TEXT EXCERPT »

Writing sermons is a major part of my job.  It takes up a big chunk of my time during the week.  The vast majority of my sermons are part of a series of messages that deal with a common topic.  In my opinion, linking several sermons to the same topic provides a flow of study from week to week, it allows me to develop and expound on common principles more than once, and it helps me plan several weeks ahead.  And speaking of planning ahead, there is no worse feeling than coming into the office at the start of the week unsure of what Sunday’s topic is going to be.  I try to plan at least a couple of months ahead.  That way, I can be on the lookout for illustrations and real life examples of the sermon principles.  Plus, my staff needs to know what’s coming up so worship services can be planned and graphics can be created.  And you never know when the phone is going to ring and take you away from the office…

There is (again, my opinion) a right and wrong way to approach the writing of a sermon.  A pastor can decide on a topic, anger for example, and she can find Bible verses to support the points that she wants to make.  This is an inferior way to write a sermon, because there is a danger than the sermon ends up being the pastor’s opinion, supported by Scriptures that can be unrelated to each other and used outside their proper context.  A better way to write a sermon is the other way around: find a specific section of Scripture where anger is addressed, study it to understand what the verses are saying, and then simply relay the message of the verses to the listeners.  That way, the truth of the Bible is maximized and the bias of the pastor is minimized.  The power of the message isn’t found in the delivery or the intelligence of the pastor.  It’s found in the truth of Scripture.

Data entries
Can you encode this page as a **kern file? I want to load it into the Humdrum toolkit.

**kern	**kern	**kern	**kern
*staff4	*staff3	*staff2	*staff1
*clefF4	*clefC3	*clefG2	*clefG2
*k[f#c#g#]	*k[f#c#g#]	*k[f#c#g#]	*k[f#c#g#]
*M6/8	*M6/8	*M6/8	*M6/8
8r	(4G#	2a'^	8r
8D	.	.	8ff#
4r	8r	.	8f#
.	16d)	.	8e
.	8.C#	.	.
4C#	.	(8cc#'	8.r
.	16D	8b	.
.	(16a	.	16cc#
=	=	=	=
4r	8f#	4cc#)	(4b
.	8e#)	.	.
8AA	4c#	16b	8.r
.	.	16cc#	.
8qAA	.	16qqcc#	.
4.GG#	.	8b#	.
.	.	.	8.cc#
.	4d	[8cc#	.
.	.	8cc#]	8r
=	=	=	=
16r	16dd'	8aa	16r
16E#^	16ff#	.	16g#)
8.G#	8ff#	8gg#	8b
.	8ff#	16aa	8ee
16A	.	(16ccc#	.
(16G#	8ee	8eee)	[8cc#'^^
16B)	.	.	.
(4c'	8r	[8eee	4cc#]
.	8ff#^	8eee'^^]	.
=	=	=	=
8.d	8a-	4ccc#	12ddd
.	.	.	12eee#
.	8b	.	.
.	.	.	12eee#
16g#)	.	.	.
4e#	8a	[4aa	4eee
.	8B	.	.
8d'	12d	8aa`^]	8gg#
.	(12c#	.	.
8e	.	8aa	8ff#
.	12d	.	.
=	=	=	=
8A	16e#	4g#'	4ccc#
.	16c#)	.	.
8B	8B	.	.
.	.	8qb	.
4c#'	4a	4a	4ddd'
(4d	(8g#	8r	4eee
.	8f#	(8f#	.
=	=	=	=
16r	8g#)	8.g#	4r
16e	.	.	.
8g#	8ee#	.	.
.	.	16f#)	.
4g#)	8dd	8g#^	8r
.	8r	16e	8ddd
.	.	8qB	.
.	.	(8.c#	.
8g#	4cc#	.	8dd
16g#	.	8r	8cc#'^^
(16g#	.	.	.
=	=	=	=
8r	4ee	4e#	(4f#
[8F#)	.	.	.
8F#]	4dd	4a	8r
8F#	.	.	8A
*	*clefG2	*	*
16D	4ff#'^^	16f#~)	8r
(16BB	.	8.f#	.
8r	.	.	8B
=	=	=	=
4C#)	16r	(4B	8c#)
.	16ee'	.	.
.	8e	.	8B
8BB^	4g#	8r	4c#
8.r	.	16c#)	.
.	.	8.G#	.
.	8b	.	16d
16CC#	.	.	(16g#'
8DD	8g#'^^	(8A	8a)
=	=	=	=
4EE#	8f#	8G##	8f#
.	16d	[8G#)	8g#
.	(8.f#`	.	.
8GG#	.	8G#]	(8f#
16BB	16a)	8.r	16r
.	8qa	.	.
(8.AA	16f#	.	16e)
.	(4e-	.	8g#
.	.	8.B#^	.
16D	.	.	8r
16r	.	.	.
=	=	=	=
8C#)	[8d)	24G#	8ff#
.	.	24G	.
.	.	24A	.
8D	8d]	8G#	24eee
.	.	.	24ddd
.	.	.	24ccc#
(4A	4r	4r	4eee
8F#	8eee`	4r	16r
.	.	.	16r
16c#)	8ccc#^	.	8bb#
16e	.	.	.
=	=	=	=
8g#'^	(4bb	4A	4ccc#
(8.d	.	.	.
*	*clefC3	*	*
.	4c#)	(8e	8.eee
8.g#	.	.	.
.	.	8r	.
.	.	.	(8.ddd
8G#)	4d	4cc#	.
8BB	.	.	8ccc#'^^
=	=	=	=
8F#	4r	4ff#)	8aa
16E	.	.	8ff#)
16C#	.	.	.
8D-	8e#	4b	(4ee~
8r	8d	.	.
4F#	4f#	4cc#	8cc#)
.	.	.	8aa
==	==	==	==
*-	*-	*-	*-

TASKS TO COMPLETE »
[1] In the text on writing sermons, how far ahead does the writer try to plan?
[2] Repeat word for word everything in the text on writing sermons from "There is (again, my" down to "truth of Scripture.".
[3] Put this sentence from the text on writing sermons into Spanish: "The power of the message isn’t found in the delivery or the intelligence of the pastor."
You won't need the data entries for any of this.

ANSWERS TO THE EXERCISE »
[1] At least a couple of months ahead.

[2]
There is (again, my opinion) a right and wrong way to approach the writing of a sermon.  A pastor can decide on a topic, anger for example, and she can find Bible verses to support the points that she wants to make.  This is an inferior way to write a sermon, because there is a danger than the sermon ends up being the pastor’s opinion, supported by Scriptures that can be unrelated to each other and used outside their proper context.  A better way to write a sermon is the other way around: find a specific section of Scripture where anger is addressed, study it to understand what the verses are saying, and then simply relay the message of the verses to the listeners.  That way, the truth of the Bible is maximized and the bias of the pastor is minimized.  The power of the message isn’t found in the delivery or the intelligence of the pastor.  It’s found in the truth of Scripture.

[3] El poder del mensaje no se encuentra en la exposición ni en la inteligencia del pastor.